### JOB
Reproduce every entry below precisely; do not include the pictures.

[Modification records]
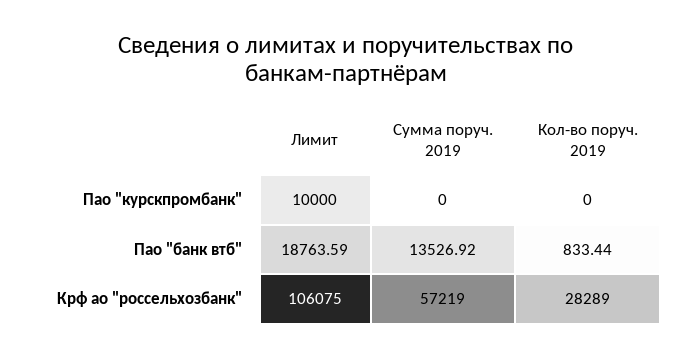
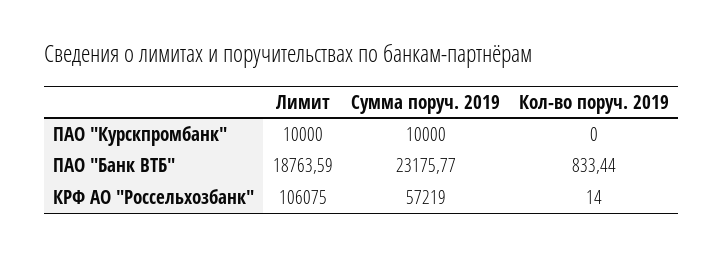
  {
    "Лимит": {
      "Пао \"курскпромбанк\"": 10000,
      "Пао \"банк втб\"": 18763.59,
      "Крф ао \"россельхозбанк\"": 106075
    },
    "Сумма поруч. 2019": {
-     "Пао \"курскпромбанк\"": 0,
+     "Пао \"курскпромбанк\"": 10000,
-     "Пао \"банк втб\"": 13526.92,
+     "Пао \"банк втб\"": 23175.77,
      "Крф ао \"россельхозбанк\"": 57219
    },
    "Кол-во поруч. 2019": {
      "Пао \"курскпромбанк\"": 0,
      "Пао \"банк втб\"": 833.44,
-     "Крф ао \"россельхозбанк\"": 28289
+     "Крф ао \"россельхозбанк\"": 14
    }
  }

### ANSWER TO THIS PROBLEM
  {
    "Лимит": {
      "Пао \"курскпромбанк\"": 10000,
      "Пао \"банк втб\"": 18763.59,
      "Крф ао \"россельхозбанк\"": 106075
    },
    "Сумма поруч. 2019": {
-     "Пао \"курскпромбанк\"": 0,
+     "Пао \"курскпромбанк\"": 10000,
-     "Пао \"банк втб\"": 13526.92,
+     "Пао \"банк втб\"": 23175.77,
      "Крф ао \"россельхозбанк\"": 57219
    },
    "Кол-во поруч. 2019": {
      "Пао \"курскпромбанк\"": 0,
      "Пао \"банк втб\"": 833.44,
-     "Крф ао \"россельхозбанк\"": 28289
+     "Крф ао \"россельхозбанк\"": 14
    }
  }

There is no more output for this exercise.